In his chapter entitled "Convince Canadians of the importance of economic freedom," Gutstein described how neo-liberals and libertarians perceive Canada's Supply management as an obstacle to economic freedom and how think tanks and the media have attacked Canada's supply management. Under Stephen Harper, neo-liberal think tanks and through them, the media, called for the elimination of supply management with its alleged market distorting mechanisms. The Fraser Institute's use of the "egg marketing cartel" in a 1981 report by American economist Thomas Borcherding, marked the beginning of an aggressive campaign to end supply management in the ensuing decades. Gutstein sharply challenged journalist and editor Neil Reynolds (1940 - 2013), a libertarian, who criticized supply management in his call for economic freedom in thirteen Globe and Mail columns from c. 1997 through 2012, for an inaccurate portrayal of New Zealand's dairy industry.

==Reviews==
In his review published in the Canadian Journal of Communication, Brian Gorman described how Gutstein calls for "a new role for government … one that doesn’t treat everything as an offshoot of the economy, but reincorporates social and political rights into its mandate while addressing the dominance of the market in social and political life."
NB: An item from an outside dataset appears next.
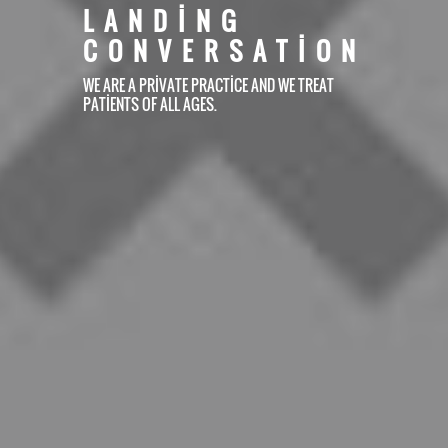
LANDING
CONVERSATION
WE ARE A PRIVATE PRACTICE AND WE TREAT
PATIENTS OF ALL AGES.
Canadian columnist and editor Andrew Coyne ridiculed Gutstein's premise that Harper and Coyne himself as a Donner Canadian Foundation board member, were part of a "vast network of free-market policy shops...The dullest commonplaces of mainstream economics are here transformed into a strange and threatening "neo-liberal" conspiracy, while pimply economists in threadbare offices are endowed with an occult power they never knew they possessed."